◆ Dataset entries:
:::::
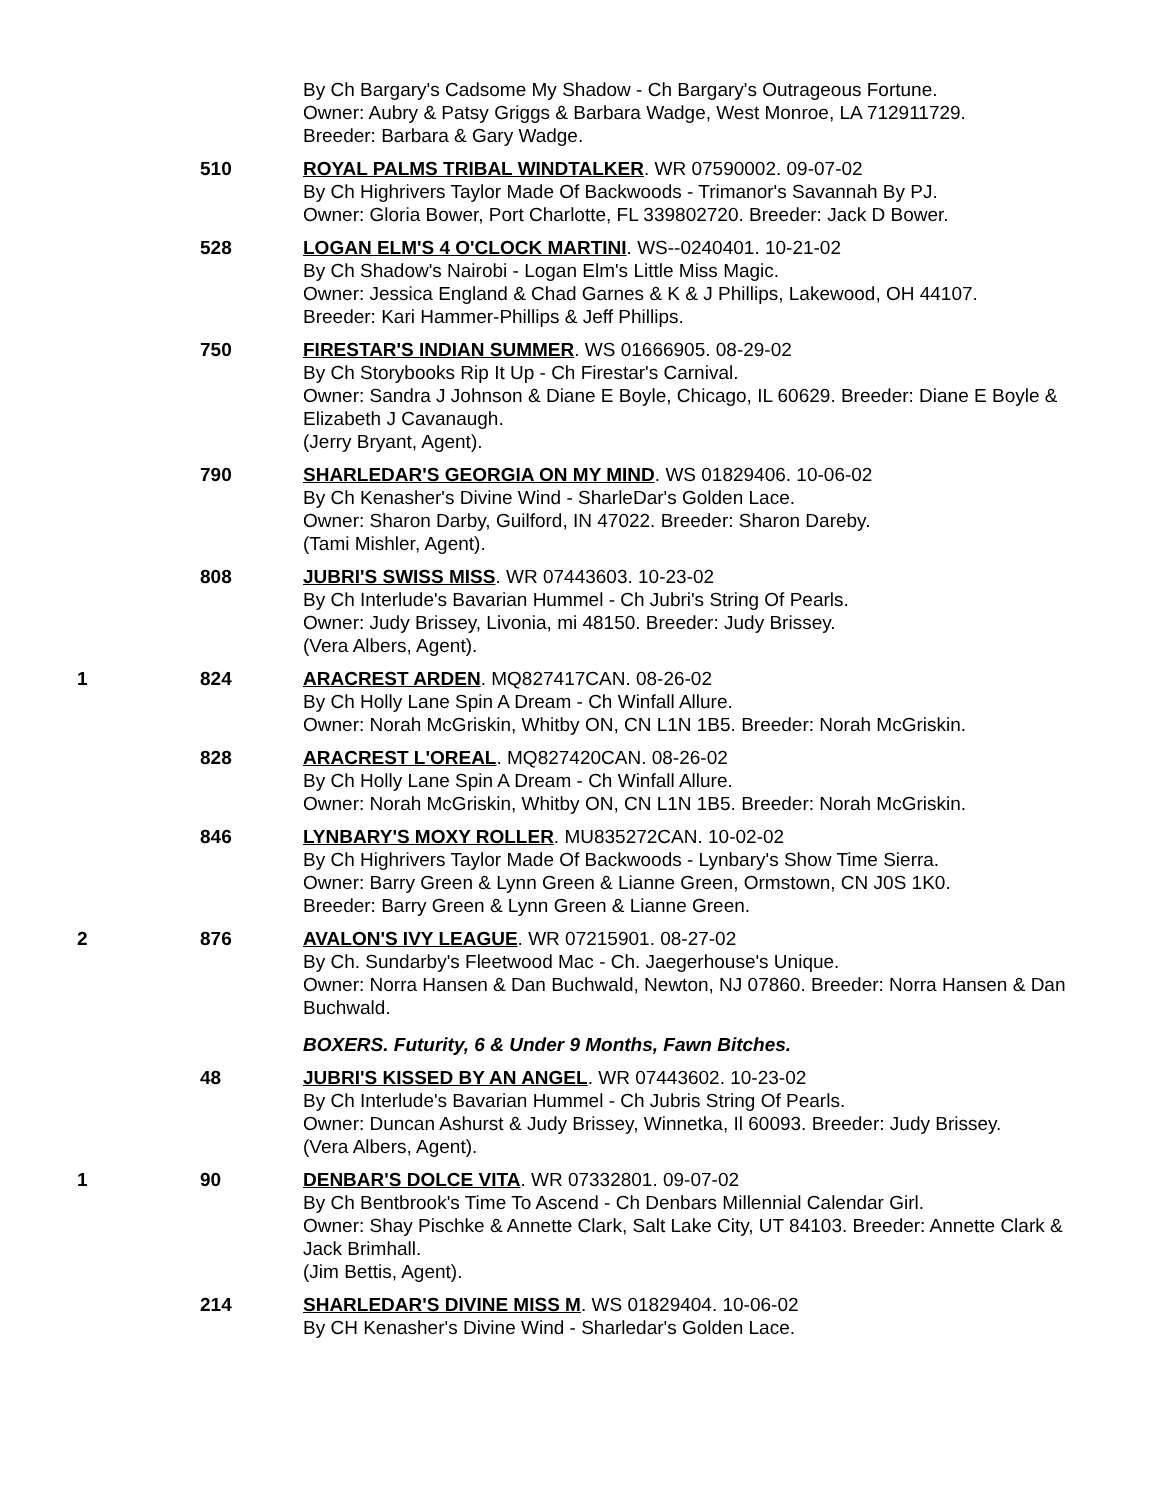By Ch Bargary's Cadsome My Shadow - Ch Bargary's Outrageous Fortune.
Owner: Aubry & Patsy Griggs & Barbara Wadge, West Monroe, LA 712911729.
Breeder: Barbara & Gary Wadge.
510 ROYAL PALMS TRIBAL WINDTALKER. WR 07590002. 09-07-02
By Ch Highrivers Taylor Made Of Backwoods - Trimanor's Savannah By PJ.
Owner: Gloria Bower, Port Charlotte, FL 339802720. Breeder: Jack D Bower.
528 LOGAN ELM'S 4 O'CLOCK MARTINI. WS--0240401. 10-21-02
By Ch Shadow's Nairobi - Logan Elm's Little Miss Magic.
Owner: Jessica England & Chad Garnes & K & J Phillips, Lakewood, OH 44107.
Breeder: Kari Hammer-Phillips & Jeff Phillips.
750 FIRESTAR'S INDIAN SUMMER. WS 01666905. 08-29-02
By Ch Storybooks Rip It Up - Ch Firestar's Carnival.
Owner: Sandra J Johnson & Diane E Boyle, Chicago, IL 60629. Breeder: Diane E Boyle & Elizabeth J Cavanaugh.
(Jerry Bryant, Agent).
790 SHARLEDAR'S GEORGIA ON MY MIND. WS 01829406. 10-06-02
By Ch Kenasher's Divine Wind - SharleDar's Golden Lace.
Owner: Sharon Darby, Guilford, IN 47022. Breeder: Sharon Dareby.
(Tami Mishler, Agent).
808 JUBRI'S SWISS MISS. WR 07443603. 10-23-02
By Ch Interlude's Bavarian Hummel - Ch Jubri's String Of Pearls.
Owner: Judy Brissey, Livonia, mi 48150. Breeder: Judy Brissey.
(Vera Albers, Agent).
1 824 ARACREST ARDEN. MQ827417CAN. 08-26-02
By Ch Holly Lane Spin A Dream - Ch Winfall Allure.
Owner: Norah McGriskin, Whitby ON, CN L1N 1B5. Breeder: Norah McGriskin.
828 ARACREST L'OREAL. MQ827420CAN. 08-26-02
By Ch Holly Lane Spin A Dream - Ch Winfall Allure.
Owner: Norah McGriskin, Whitby ON, CN L1N 1B5. Breeder: Norah McGriskin.
846 LYNBARY'S MOXY ROLLER. MU835272CAN. 10-02-02
By Ch Highrivers Taylor Made Of Backwoods - Lynbary's Show Time Sierra.
Owner: Barry Green & Lynn Green & Lianne Green, Ormstown, CN J0S 1K0.
Breeder: Barry Green & Lynn Green & Lianne Green.
2 876 AVALON'S IVY LEAGUE. WR 07215901. 08-27-02
By Ch. Sundarby's Fleetwood Mac - Ch. Jaegerhouse's Unique.
Owner: Norra Hansen & Dan Buchwald, Newton, NJ 07860. Breeder: Norra Hansen & Dan Buchwald.
BOXERS. Futurity, 6 & Under 9 Months, Fawn Bitches.
48 JUBRI'S KISSED BY AN ANGEL. WR 07443602. 10-23-02
By Ch Interlude's Bavarian Hummel - Ch Jubris String Of Pearls.
Owner: Duncan Ashurst & Judy Brissey, Winnetka, Il 60093. Breeder: Judy Brissey.
(Vera Albers, Agent).
1 90 DENBAR'S DOLCE VITA. WR 07332801. 09-07-02
By Ch Bentbrook's Time To Ascend - Ch Denbars Millennial Calendar Girl.
Owner: Shay Pischke & Annette Clark, Salt Lake City, UT 84103. Breeder: Annette Clark & Jack Brimhall.
(Jim Bettis, Agent).
214 SHARLEDAR'S DIVINE MISS M. WS 01829404. 10-06-02
By CH Kenasher's Divine Wind - Sharledar's Golden Lace.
:::::
◆ EXERCISE REQUIREMENTS: A verbatim copy of the records above, without pictures, is required.

◆ REPLY:
By Ch Bargary's Cadsome My Shadow - Ch Bargary's Outrageous Fortune.
Owner: Aubry & Patsy Griggs & Barbara Wadge, West Monroe, LA 712911729.
Breeder: Barbara & Gary Wadge.
510 ROYAL PALMS TRIBAL WINDTALKER. WR 07590002. 09-07-02
By Ch Highrivers Taylor Made Of Backwoods - Trimanor's Savannah By PJ.
Owner: Gloria Bower, Port Charlotte, FL 339802720. Breeder: Jack D Bower.
528 LOGAN ELM'S 4 O'CLOCK MARTINI. WS--0240401. 10-21-02
By Ch Shadow's Nairobi - Logan Elm's Little Miss Magic.
Owner: Jessica England & Chad Garnes & K & J Phillips, Lakewood, OH 44107.
Breeder: Kari Hammer-Phillips & Jeff Phillips.
750 FIRESTAR'S INDIAN SUMMER. WS 01666905. 08-29-02
By Ch Storybooks Rip It Up - Ch Firestar's Carnival.
Owner: Sandra J Johnson & Diane E Boyle, Chicago, IL 60629. Breeder: Diane E Boyle & Elizabeth J Cavanaugh.
(Jerry Bryant, Agent).
790 SHARLEDAR'S GEORGIA ON MY MIND. WS 01829406. 10-06-02
By Ch Kenasher's Divine Wind - SharleDar's Golden Lace.
Owner: Sharon Darby, Guilford, IN 47022. Breeder: Sharon Dareby.
(Tami Mishler, Agent).
808 JUBRI'S SWISS MISS. WR 07443603. 10-23-02
By Ch Interlude's Bavarian Hummel - Ch Jubri's String Of Pearls.
Owner: Judy Brissey, Livonia, mi 48150. Breeder: Judy Brissey.
(Vera Albers, Agent).
1 824 ARACREST ARDEN. MQ827417CAN. 08-26-02
By Ch Holly Lane Spin A Dream - Ch Winfall Allure.
Owner: Norah McGriskin, Whitby ON, CN L1N 1B5. Breeder: Norah McGriskin.
828 ARACREST L'OREAL. MQ827420CAN. 08-26-02
By Ch Holly Lane Spin A Dream - Ch Winfall Allure.
Owner: Norah McGriskin, Whitby ON, CN L1N 1B5. Breeder: Norah McGriskin.
846 LYNBARY'S MOXY ROLLER. MU835272CAN. 10-02-02
By Ch Highrivers Taylor Made Of Backwoods - Lynbary's Show Time Sierra.
Owner: Barry Green & Lynn Green & Lianne Green, Ormstown, CN J0S 1K0.
Breeder: Barry Green & Lynn Green & Lianne Green.
2 876 AVALON'S IVY LEAGUE. WR 07215901. 08-27-02
By Ch. Sundarby's Fleetwood Mac - Ch. Jaegerhouse's Unique.
Owner: Norra Hansen & Dan Buchwald, Newton, NJ 07860. Breeder: Norra Hansen & Dan Buchwald.
BOXERS. Futurity, 6 & Under 9 Months, Fawn Bitches.
48 JUBRI'S KISSED BY AN ANGEL. WR 07443602. 10-23-02
By Ch Interlude's Bavarian Hummel - Ch Jubris String Of Pearls.
Owner: Duncan Ashurst & Judy Brissey, Winnetka, Il 60093. Breeder: Judy Brissey.
(Vera Albers, Agent).
1 90 DENBAR'S DOLCE VITA. WR 07332801. 09-07-02
By Ch Bentbrook's Time To Ascend - Ch Denbars Millennial Calendar Girl.
Owner: Shay Pischke & Annette Clark, Salt Lake City, UT 84103. Breeder: Annette Clark & Jack Brimhall.
(Jim Bettis, Agent).
214 SHARLEDAR'S DIVINE MISS M. WS 01829404. 10-06-02
By CH Kenasher's Divine Wind - Sharledar's Golden Lace.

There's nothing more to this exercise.